A screentone saves an artist’s time by allowing quick application of textures to line art where a hand-shaded area would not be reproduced in a timely or acceptable manner. Much like halftone, the size and spacing of black dots, lines, or hatches determine how light or dark an area will appear. Visual artists need to take into account how much an image will be reduced when prepared for publication when choosing the pitch of a screentone. Screentones can also be layered to produce interference patterns such as moire effects, or to simulate multiple sources of shadow in an image.

Different styles of screentone exist, variously intended to depict clothing, clouds, emotions, backgrounds, gradients and even objects such as trees. While the sheets are most commonly produced with black ink, there are also varieties in solid and patterned colors. Screentones can also be modified by lightly scratching the backing with an X-Acto blade to produce starbursts and other special effects.

In architecture mechanical frames were used to represent materials: brick, stone, pavements, floors, tiles, slates. In the same way, all the constituent elements of a plane are represented by “transfer” figures (furniture, sanitary, technical elements, vegetation, vehicles, characters) in plan and in elevation, at different scales.

On the same principle, adhesive films appeared that were no longer “frames” in the strict sense, but more or less transparent color surfaces that could be used for coloring. The weft term, although unimportant, continued to be used for these materials.

Diazography is a method of map reproduction widely used in architectural or technical design in the course of the twentieth century.

Diazography uses plastic self-adhesive films, also called frames, of varying color and opacity to achieve large shading areas and shadows. The films are glued on the tracing paper between and in the lines of the drawing, made in a conventional manner using line pulls or technical pens.

In the diazo plane printer, a device using diazography as a method of reproduction, the frames took on the paper different shades and textures of gray (more exactly shades of blue).

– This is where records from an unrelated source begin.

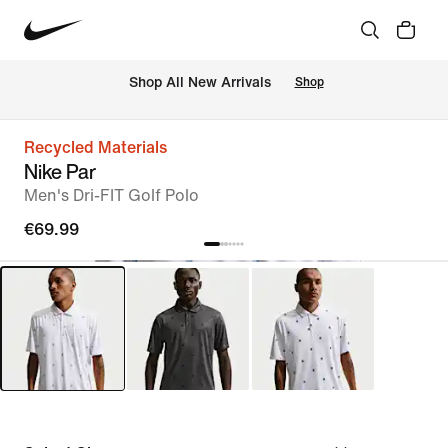
 Shop All New Arrivals
Shop
Recycled Materials
Nike Par
Men's Dri-FIT Golf Polo
€69.99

With the computer-aided design and the first feather plotters, the use of the frames used in diazo is not totally obsolete: the shading surfaces can be obtained by repeated juxtaposition of points, but this causes a significant mechanical stress to the machine.

With the advent of inkjet tracers, the use of mechanical frames, “transfer”, or diazo falls into disuse.

Frames have been widely used in all areas of graphic design: illustration, press drawing, advertising, comics and manga. When technical constraints do not allow the use of color, the frames quickly give different gray values ​​and effects of material or texture.

Screentones are widely used by illustrators and artists, especially for cartoons and advertising. Use of the original medium has been declining since the advent of graphics software and desktop publishing, but it is still used, for example in manga.

While computer graphics software provides a variety of alternatives to screentone, its appearance is still frequently simulated, to achieve consistency with earlier work or avoid the appearance of computer-generated images. It is sometimes accomplished by scanning actual screentone sheets, but original vector or bitmap screen patterns are also used.